Dormant is a C15 on Dominick Fernow’s Hospital Productions label and it showcases the winter 2007 Emaciator live approach: summon dense clouds of buzzing ritual drone, then gently burn them away with quiet suicide-guitar arrangements, picking the strings like an inmate with nothing to gain from this life. The A ends like an elegy, miserable electric notes floating into the grave of a loved one, while the B howls with overloaded electronics all fighting to make themselves heard.

Within is on Jeff Witcher’s Callow God label, and was recorded in the fall of ’07, so I don’t know if that makes it more or less recent than Dormant (which has zero info except a million label logos everywhere), but if I had to guess I’d say it’s more recent. Because the A (“Lambent Truce”) especially sounds like the super current Emaciator style, which fleetingly at times verges on the new age drone harmonics of Taiga Remains, with the post-noise buzzing swarm of old reduced to a glistening landscape of emotional tones. The B (“Thoughts Harbouring”) is more of the same, a hypnotizing narcotic haze of pensive electronics. Overall a great tape, but the C12 aspect doesn’t give Borges much room to spread out and let things drift, grow, consume.

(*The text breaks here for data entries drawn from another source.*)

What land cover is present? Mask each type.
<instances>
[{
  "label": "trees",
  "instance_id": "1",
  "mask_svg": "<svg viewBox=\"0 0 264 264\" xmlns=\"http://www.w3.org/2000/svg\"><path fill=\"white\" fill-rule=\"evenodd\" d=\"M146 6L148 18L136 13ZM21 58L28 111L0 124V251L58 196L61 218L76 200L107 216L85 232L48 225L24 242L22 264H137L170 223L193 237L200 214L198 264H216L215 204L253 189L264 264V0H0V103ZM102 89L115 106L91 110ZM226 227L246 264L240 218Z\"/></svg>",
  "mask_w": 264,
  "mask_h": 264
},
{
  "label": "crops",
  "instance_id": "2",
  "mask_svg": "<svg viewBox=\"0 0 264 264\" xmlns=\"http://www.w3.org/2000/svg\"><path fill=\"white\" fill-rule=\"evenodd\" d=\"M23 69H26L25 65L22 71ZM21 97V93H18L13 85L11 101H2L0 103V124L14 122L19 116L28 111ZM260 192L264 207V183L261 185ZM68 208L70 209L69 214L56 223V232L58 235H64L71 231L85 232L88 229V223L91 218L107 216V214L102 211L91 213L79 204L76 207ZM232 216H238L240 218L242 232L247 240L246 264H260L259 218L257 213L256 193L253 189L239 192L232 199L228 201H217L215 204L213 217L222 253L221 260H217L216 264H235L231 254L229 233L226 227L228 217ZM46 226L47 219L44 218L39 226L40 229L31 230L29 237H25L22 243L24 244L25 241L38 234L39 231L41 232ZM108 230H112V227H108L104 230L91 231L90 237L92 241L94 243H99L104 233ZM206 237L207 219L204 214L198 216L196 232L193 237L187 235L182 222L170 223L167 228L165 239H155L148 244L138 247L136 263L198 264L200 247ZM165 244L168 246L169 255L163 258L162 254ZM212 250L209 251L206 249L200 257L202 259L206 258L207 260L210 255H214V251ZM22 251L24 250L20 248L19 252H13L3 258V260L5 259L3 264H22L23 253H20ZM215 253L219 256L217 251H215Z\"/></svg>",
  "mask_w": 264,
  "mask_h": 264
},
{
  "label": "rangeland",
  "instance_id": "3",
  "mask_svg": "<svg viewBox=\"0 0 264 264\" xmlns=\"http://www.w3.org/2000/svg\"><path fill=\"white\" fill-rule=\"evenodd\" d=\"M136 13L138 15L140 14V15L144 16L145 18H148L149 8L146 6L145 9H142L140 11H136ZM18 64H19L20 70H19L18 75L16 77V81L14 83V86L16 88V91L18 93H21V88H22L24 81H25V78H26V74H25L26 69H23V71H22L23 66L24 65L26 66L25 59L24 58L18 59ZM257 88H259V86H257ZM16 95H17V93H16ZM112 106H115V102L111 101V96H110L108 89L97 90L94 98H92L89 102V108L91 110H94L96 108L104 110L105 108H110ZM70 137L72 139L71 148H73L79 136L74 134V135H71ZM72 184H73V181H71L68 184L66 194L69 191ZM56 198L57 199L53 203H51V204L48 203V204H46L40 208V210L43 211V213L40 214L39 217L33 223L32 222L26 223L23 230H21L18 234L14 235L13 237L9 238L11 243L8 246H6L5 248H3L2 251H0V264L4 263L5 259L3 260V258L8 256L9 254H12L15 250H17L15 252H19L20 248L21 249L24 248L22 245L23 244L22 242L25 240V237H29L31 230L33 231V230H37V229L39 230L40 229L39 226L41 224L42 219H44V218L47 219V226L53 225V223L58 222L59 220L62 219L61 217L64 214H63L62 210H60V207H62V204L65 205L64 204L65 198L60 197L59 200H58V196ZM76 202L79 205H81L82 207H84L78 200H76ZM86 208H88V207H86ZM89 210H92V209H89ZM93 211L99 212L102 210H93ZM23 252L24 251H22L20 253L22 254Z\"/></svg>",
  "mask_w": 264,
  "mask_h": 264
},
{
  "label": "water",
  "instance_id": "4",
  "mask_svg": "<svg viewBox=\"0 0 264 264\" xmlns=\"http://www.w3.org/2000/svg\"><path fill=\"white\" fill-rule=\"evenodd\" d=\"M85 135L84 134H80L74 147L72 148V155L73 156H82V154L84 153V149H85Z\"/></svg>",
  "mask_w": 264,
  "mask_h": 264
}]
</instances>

Which is why the relative opus-timespan of his Throne Heap C22, Nonexistent, is so deeply appreciated. Housed in an awesome and ominous black-and-grey silkscreened J-card, both Throne Heap sides here display how crushing, powerful, focused, and intense Emaciator is capable of being when all the drone-death tones are exquisitely cross-panned and overdriven and plowed straight into yr skull. The A is probably the stronger of the pair, but the B has a nice decaying, wasted quality that suits the mood of a tape-ending passage. There’s a grip of new TBA Emaciator slayings lined up for the future, so pray things stay inspiringly negative in Tulare, CA.